Только Гай Веррес обеспокоился.
— Знал бы я, к чему он клонит! — прошептал он Метеллу. — Гортензий не должен был соглашаться!
— К тому времени, как закончится первое слушание, Гай Веррес, уверяю тебя, присяжные забудут все, что наболтали свидетели, — прошептал в ответ его шурин.
— Тогда почему Цицерон настаивает на этих изменениях?
— Потому что он знает, что проиграет, и хочет произвести эффект. Как еще, если не нововведением? Цезарь использовал такую же тактику, когда обвинял старшего Долабеллу, — настаивал на нововведениях. Его очень хвалили, но он проиграл дело. И Цицерон тоже проиграет. Не беспокойся! Гортензий выиграет!
Единственное замечание общего характера, которое сделал Цицерон, прежде чем приступить к описанию первой категории преступлений Верреса, касалось жюри.
— Помните, что Сенат поручил нашему городскому претору Луцию Аврелию Котте рассмотреть состав жюри и рекомендовать свои выводы Трибутному собранию, чтобы оно утвердило их как закон. За время, что минуло от дней Гая Гракха до эпохи нашего диктатора Луция Корнелия Суллы, Сенат полностью утратил до сих пор неоспоримое право — формировать состав присяжных криминальных судов Рима. Эту привилегию Гай Гракх передал всадникам, и все мы знаем результат его реформы! Сулла возвратил Сенату новые постоянные суды. Но, как показали те шестьдесят четыре человека, которых исключили наши цензоры, мы, сенаторы, не оправдали доверия Суллы. Гай Веррес — не единственный человек, которого судят сегодня. И если данное сенаторское жюри не поведет себя честно и благородно, тогда кто может винить Луция Котту, если он порекомендует, чтобы у нас, почтенных отцов, отобрали право быть присяжными? Члены данного жюри, умоляю вас ни на мгновение не забывать: вы несете огромную ответственность за судьбу и репутацию Сената Рима.

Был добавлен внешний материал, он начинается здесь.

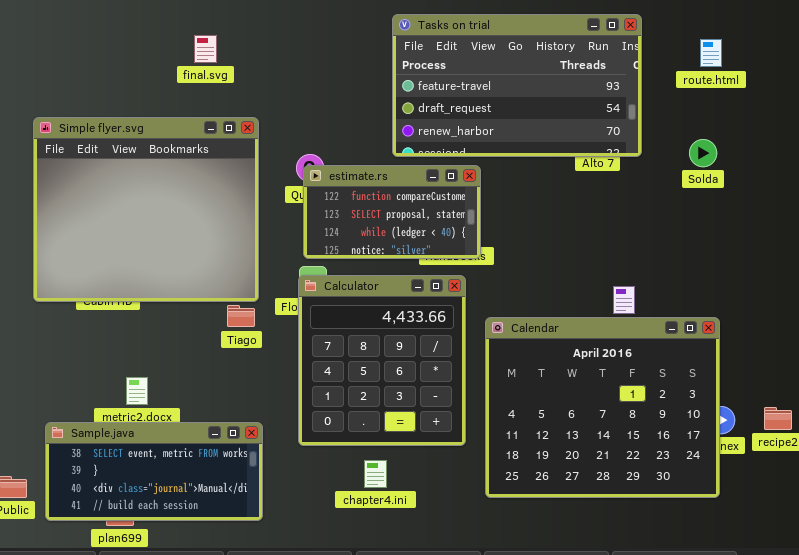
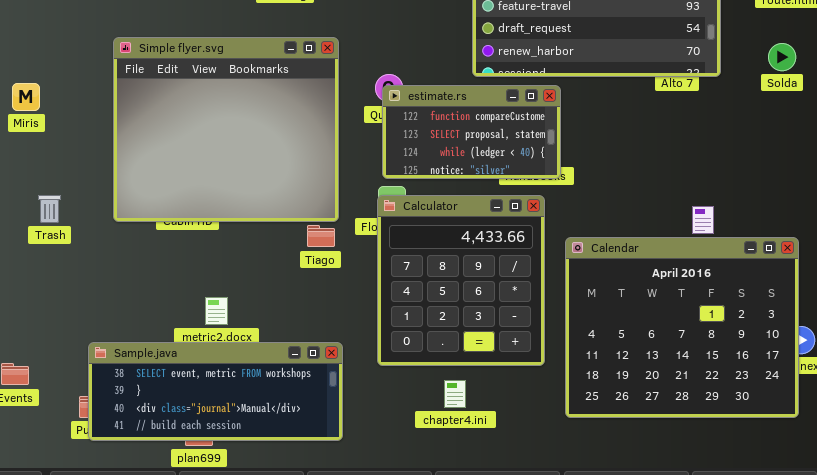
Solda: [689,139,717,167] -> [768,43,796,71], moved
Sample.java: [45,422,263,521] -> [88,342,343,441], resized

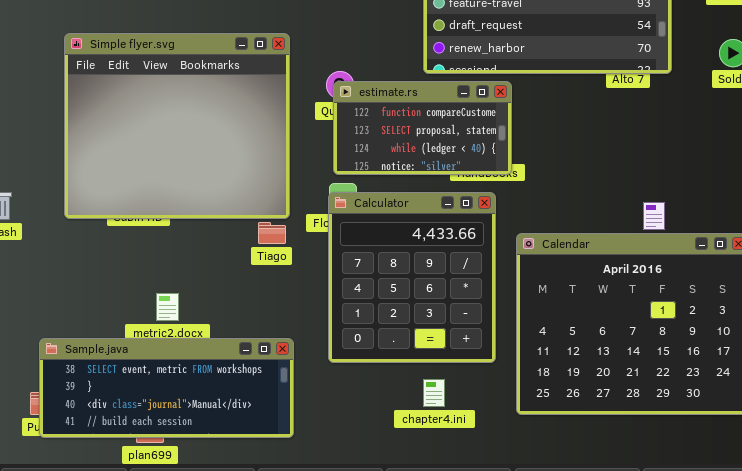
chapter4.ini: [444,380,466,408] -> [423,379,445,407], moved

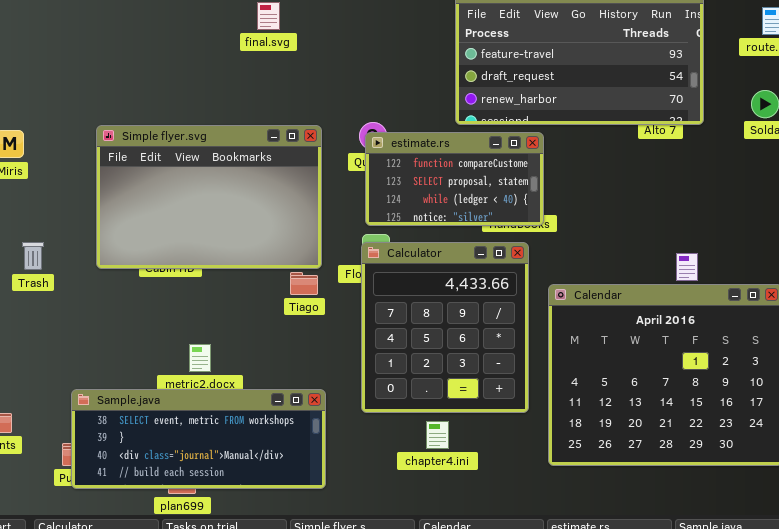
Simple flyer.svg: [64,33,290,219] -> [96,125,322,269], resized
chapter4.ini: [423,379,445,407] -> [426,421,449,449], moved

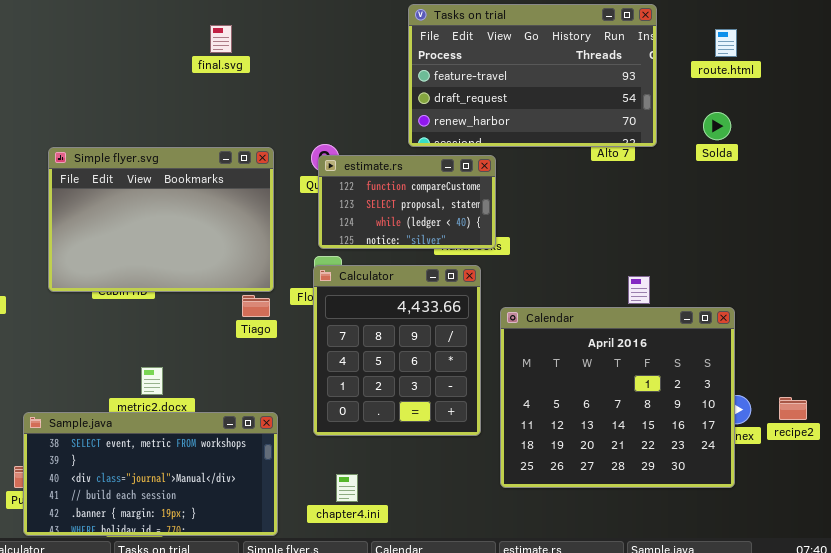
Sample.java: [71,389,326,489] -> [23,412,278,536], resized
chapter4.ini: [426,421,449,449] -> [336,474,358,502], moved

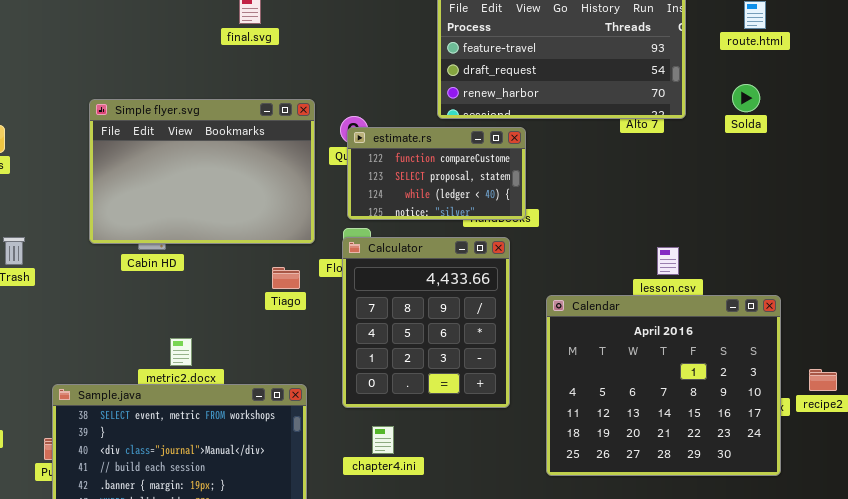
Simple flyer.svg: [48,147,274,292] -> [89,99,315,244], moved
Calendar: [500,307,735,488] -> [546,295,781,476], moved
chapter4.ini: [336,474,358,502] -> [372,426,394,454], moved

После этого Цицерон приступил к изложению имеющихся у него фактов, подтверждаемых свидетелями. Один за другим они давали показания. Кража зерна до трехсот тысяч модиев за один год только в одном небольшом округе, не говоря уж о грабеже других округов. Кража собственности у двухсот пятидесяти мелких землевладельцев только одного округа, не говоря уж о кражах собственности у многих из других округов. Присвоение казенных денег, предназначенных для покупки зерна. Ростовщичество с процентами, доходившими до двадцати четырех и более. Фальсификации в записях о взимании десятин. Присвоение статуй и картин из храмов. Гость на обеде, который, уходя, забирал всю золотую и серебряную посуду и складывал ее в мешки, чтобы удобнее было уносить. Бесплатное строительство корабля, который должен был увезти в Рим часть награбленного. Доля от пиратской добычи пиратов — за то, что Веррес не трогал пиратской базы. Уничтожение завещаний. И так далее, и тому подобное…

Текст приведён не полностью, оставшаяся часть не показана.